Traceback (most recent call last):
  File "/usr/lib/python2.7/dist-packages/bzrlib/commands.py", line 946, in exception_to_return_code
    return the_callable(*args, **kwargs)
  File "/usr/lib/python2.7/dist-packages/bzrlib/commands.py", line 1150, in run_bzr
    ret = run(*run_argv)
  File "/usr/lib/python2.7/dist-packages/bzrlib/commands.py", line 699, in run_argv_aliases
    return self.run(**all_cmd_args)
  File "/usr/lib/python2.7/dist-packages/bzrlib/commands.py", line 721, in run
    return self._operation.run_simple(*args, **kwargs)
  File "/usr/lib/python2.7/dist-packages/bzrlib/cleanup.py", line 135, in run_simple
    self.cleanups, self.func, *args, **kwargs)
  File "/usr/lib/python2.7/dist-packages/bzrlib/cleanup.py", line 165, in _do_with_cleanups
    result = func(*args, **kwargs)
  File "/usr/lib/python2.7/dist-packages/bzrlib/builtins.py", line 1263, in run
  File "/usr/lib/python2.7/dist-packages/bzrlib/bzrdir.py", line 919, in open_tree_or_branch
    return bzrdir._get_tree_branch()
  File "/usr/lib/python2.7/dist-packages/bzrlib/controldir.py", line 410, in _get_tree_branch
    branch = self.open_branch(name=name)
  File "/usr/lib/python2.7/dist-packages/bzrlib/plugins/svn/remote.py", line 420, in open_branch
    branch_path = self._determine_relpath(name)
  File "/usr/lib/python2.7/dist-packages/bzrlib/plugins/svn/remote.py", line 369, in _determine_relpath
    layout = repos.get_layout()
  File "/usr/lib/python2.7/dist-packages/bzrlib/plugins/svn/repository.py", line 701, in get_layout
    return self.get_layout_source()[0]
  File "/usr/lib/python2.7/dist-packages/bzrlib/plugins/svn/repository.py", line 720, in get_layout_source
  File "/usr/lib/python2.7/dist-packages/bzrlib/plugins/svn/repository.py", line 743, in _find_guessed_layout
    revnum, self._hinted_branch_path)
  File "/usr/lib/python2.7/dist-packages/bzrlib/plugins/svn/layout/guess.py", line 143, in repository_guess_layout
    return logwalker_guess_layout(repository._log, revnum, branch_path=branch_path)

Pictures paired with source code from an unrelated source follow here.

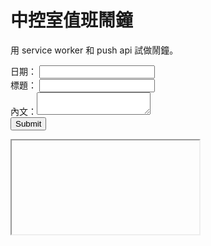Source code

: # 中控室值班鬧鐘
用 service worker 和 push api 試做鬧鐘。

<script src="service-worker.js"></script>

<form method="post" action="alerm/new" target="hidden-frame">
<label>
日期：
<input type="datetime" name="date">
</label>
<label>
標題： <input name="title">
</label>
<label>
內文：<textarea name="body"></textarea>
</label>
<input type="submit">
</form>

<iframe name="hidden-frame"></iframe>

<style>
label {
display: block;
}
</style>
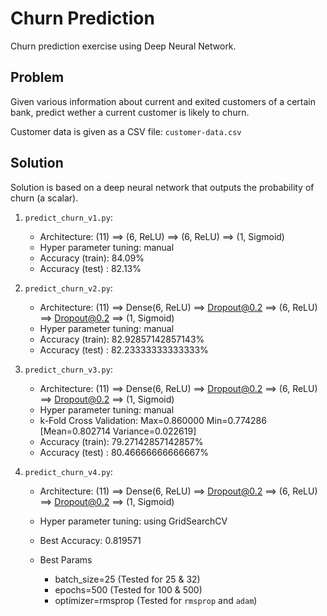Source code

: # Churn Prediction

Churn prediction exercise using Deep Neural Network.

## Problem

Given various information about current and exited customers of a certain bank,
predict wether a current customer is likely to churn.

Customer data is given as a CSV file: `customer-data.csv`

## Solution

Solution is based on a deep neural network that outputs the probability of churn (a scalar).

1. `predict_churn_v1.py`:

    * Architecture: (11) ==> (6, ReLU) ==> (6, ReLU) ==> (1, Sigmoid)
    * Hyper parameter tuning: manual
    * Accuracy (train): 84.09%
    * Accuracy (test) : 82.13%

2. `predict_churn_v2.py`:

    * Architecture: (11) ==> Dense(6, ReLU) ==> Dropout@0.2 ==> (6, ReLU)  ==> Dropout@0.2 ==> (1, Sigmoid)
    * Hyper parameter tuning: manual
    * Accuracy (train): 82.92857142857143%
    * Accuracy (test) : 82.23333333333333%

3. `predict_churn_v3.py`:

    * Architecture: (11) ==> Dense(6, ReLU) ==> Dropout@0.2 ==> (6, ReLU)  ==> Dropout@0.2 ==> (1, Sigmoid)
    * Hyper parameter tuning: manual
    * k-Fold Cross Validation: Max=0.860000 Min=0.774286 [Mean=0.802714 Variance=0.022619]
    * Accuracy (train): 79.27142857142857%
    * Accuracy (test) : 80.46666666666667%

4. `predict_churn_v4.py`:

    * Architecture: (11) ==> Dense(6, ReLU) ==> Dropout@0.2 ==> (6, ReLU)  ==> Dropout@0.2 ==> (1, Sigmoid)
    * Hyper parameter tuning: using GridSearchCV
    * Best Accuracy: 0.819571
    * Best Params  
      
      * batch_size=25 (Tested for 25 & 32)
      * epochs=500 (Tested for 100 & 500)
      * optimizer=rmsprop (Tested for `rmsprop` and `adam`)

  File "/usr/lib/python2.7/dist-packages/bzrlib/plugins/svn/layout/guess.py", line 149, in logwalker_guess_layout
    logwalker.iter_changes(None, revnum, max(0, revnum-GUESS_SAMPLE_SIZE)), revnum, branch_path)
  File "/usr/lib/python2.7/dist-packages/bzrlib/plugins/svn/layout/guess.py", line 104, in guess_layout_from_history
    for (revpaths, revnum, revprops) in changed_paths:
  File "/usr/lib/python2.7/dist-packages/bzrlib/plugins/svn/logwalker.py", line 60, in iter_all_changes
    revpaths = get_revision_paths(revnum)
  File "/usr/lib/python2.7/dist-packages/bzrlib/plugins/svn/logwalker.py", line 295, in get_revision_paths
    return self.cache.get_revision_paths(revnum)
  File "/usr/lib/python2.7/dist-packages/bzrlib/plugins/svn/cache/tdbcache.py", line 187, in get_revision_paths
    raise KeyError("missing revision paths for %d" % revnum)
KeyError: 'missing revision paths for 78'

You can report this problem to Bazaar's developers by running
    apport-bug /var/crash/bzr.1000.2012-02-19T22:12.crash
if a bug-reporting window does not automatically appear.